Jonathan Gruber, a key architect of Obamacare (and also of Romneycare), has been caught on camera by the Daily Signal offering up insights on the “stupidity of the American voter” and on the importance of using a noble lie (or lies) in passing Obamacare.
Gruber said of Obamacare:
“This bill was written in a tortured way to make sure CBO did not score the [individual] mandate as taxes. If CBO scored the mandate as taxes, the bill dies.”
President Obama publicly insisted the individual mandate was not a tax, and Obamacare’s own text describes it as a “penalty,” not a “tax.” Yet, by a 5-4 vote, the Supreme Court held that the mandate was unconstitutional as a penalty levied under the commerce-clause power and could stand only as a tax — albeit a previously unheard-of tax that compels Americans to buy a product or service of the federal government’s choosing in order to avoid having to pay it. It’s an unprecedented federal tax on inactivity.
Unsurprisingly, the individual mandate remains perhaps the most unpopular part of Obamacare, and it’s also central to its entire design. Thus, delaying or repealing the mandate would badly wound Obamacare. One hopes that Republicans on Capitol Hill will soon pass legislation to do exactly that, while also passing legislation to end Obamacare’s bailout of insurance companies. Republicans would be much better off going after these parts of Obamacare — which are central to its design and its ability to function — rather than trying to make Obamacare better by doing things like repealing its medical-device tax or changing its definition of full-time workers from 30 to 40 hours a week. Republicans should be in the businesses of providing relief to Americans in ways that undermine Obamacare, not improve it.

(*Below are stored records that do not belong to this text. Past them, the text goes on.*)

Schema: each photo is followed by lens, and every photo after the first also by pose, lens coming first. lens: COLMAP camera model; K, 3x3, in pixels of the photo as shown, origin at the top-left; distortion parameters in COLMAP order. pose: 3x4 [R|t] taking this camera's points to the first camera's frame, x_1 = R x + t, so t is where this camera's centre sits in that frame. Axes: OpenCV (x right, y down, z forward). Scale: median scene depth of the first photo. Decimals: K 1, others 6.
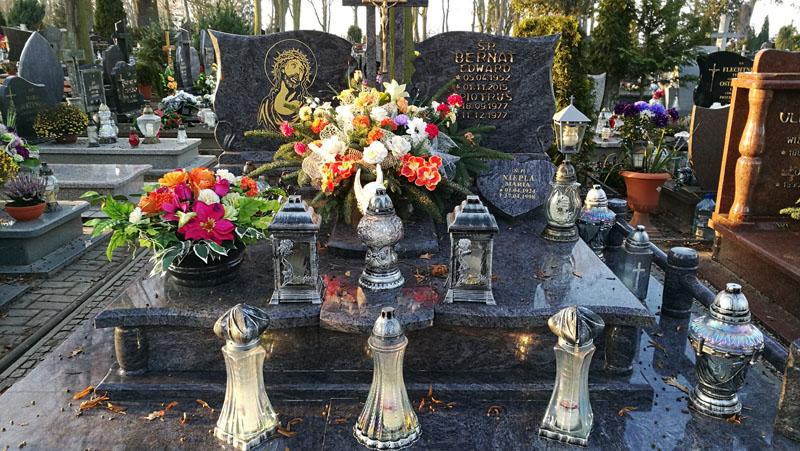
lens RADIAL K [[616.3, 0, 400.0], [0, 616.3, 225.5], [0, 0, 1]] dist [0.001394, -0.003263]
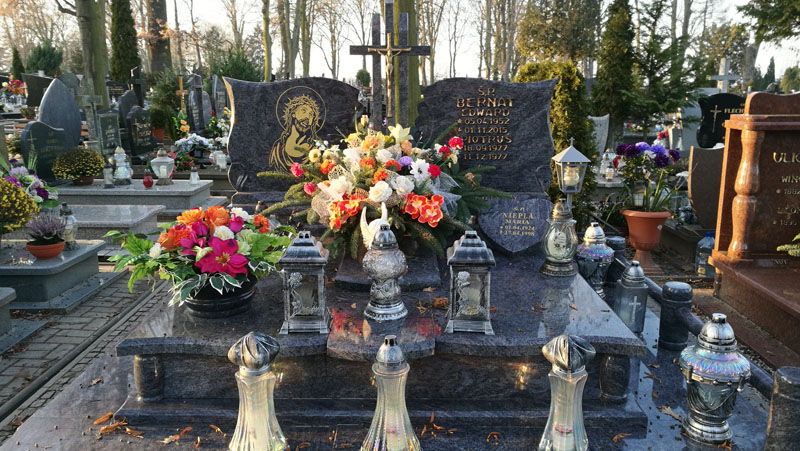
lens RADIAL K [[622.4, 0, 400.0], [0, 622.4, 225.5], [0, 0, 1]] dist [-0.001598, -0.003057]
pose [[0.999897, -0.002739, -0.014055, 0.006765], [0.001793, 0.997761, -0.066851, 0.008770], [0.014207, 0.066819, 0.997664, -0.049387]]
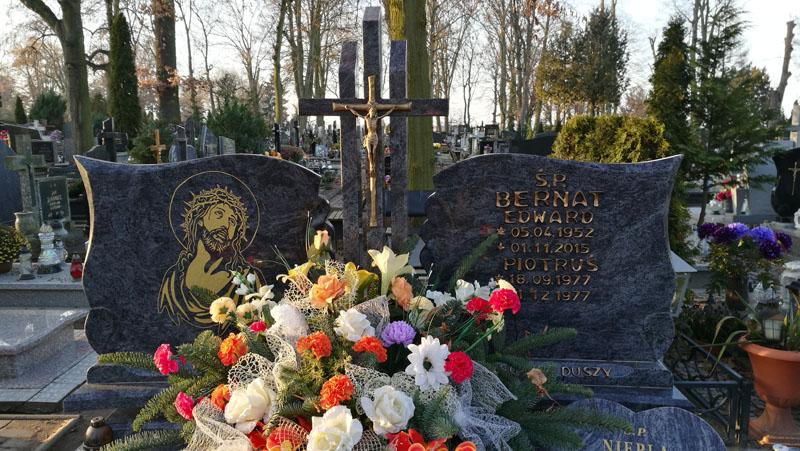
lens RADIAL K [[616.3, 0, 400.0], [0, 616.3, 225.5], [0, 0, 1]] dist [0.001394, -0.003263]
pose [[0.999254, -0.004643, -0.038329, 0.021533], [-0.000517, 0.991042, -0.133548, -0.172043], [0.038605, 0.133468, 0.990301, 0.432270]]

Gruber, however, didn’t end his discussion with the individual mandate. He went on to say the following:
“In terms of risk-rated subsidies, if you had a law which said healthy people are gonna pay in — you’ve made explicit that healthy people pay in and sick people get money, it would not have passed. Okay? Just like the…people — transparent — lack of transparency is a huge political advantage. And basically, you know, call it the stupidity of the American voter or whatever.”
It’s time for Republicans to champion a conservative alternative that would transparently end the unfairness in the tax code for everyone, thereby providing tax relief for millions of middle-class Americans, instead of lavish taxpayer-funded subsidies for the chosen few.
Gruber concluded, “Look, I wish…we could make it all transparent, but I’d rather have the law than not.”
Fortunately, most Americans would rather have repeal than not. They would rather repeal Obamacare and replace it with a winning conservative alternative.
It’s interesting to hear Gruber talk about the need to mislead the citizenry in the interests of empowering the state. In Plato’s Republic, a book depicting an all-consuming state in which the government controls essentially every aspect of human life, the Noble Lie is that people are born with gold (rulers), silver (soldiers), or bronze (working-class) souls. In Obamacare, people are compelled to buy either gold, silver, or bronze (or platinum) government-compliant health insurance. To be sure, Obama is no Plato or Socrates. He’s a rather conventional and unimaginative liberal who doesn’t seem to have much interest in the philosophical underpinnings of his own society or any other. Still, it’s intriguing to see how an architect of Obamacare, and that legislation’s own text, uses language that evokes the Western cannon’s greatest depiction of a society that is almost entirely subsumed by government.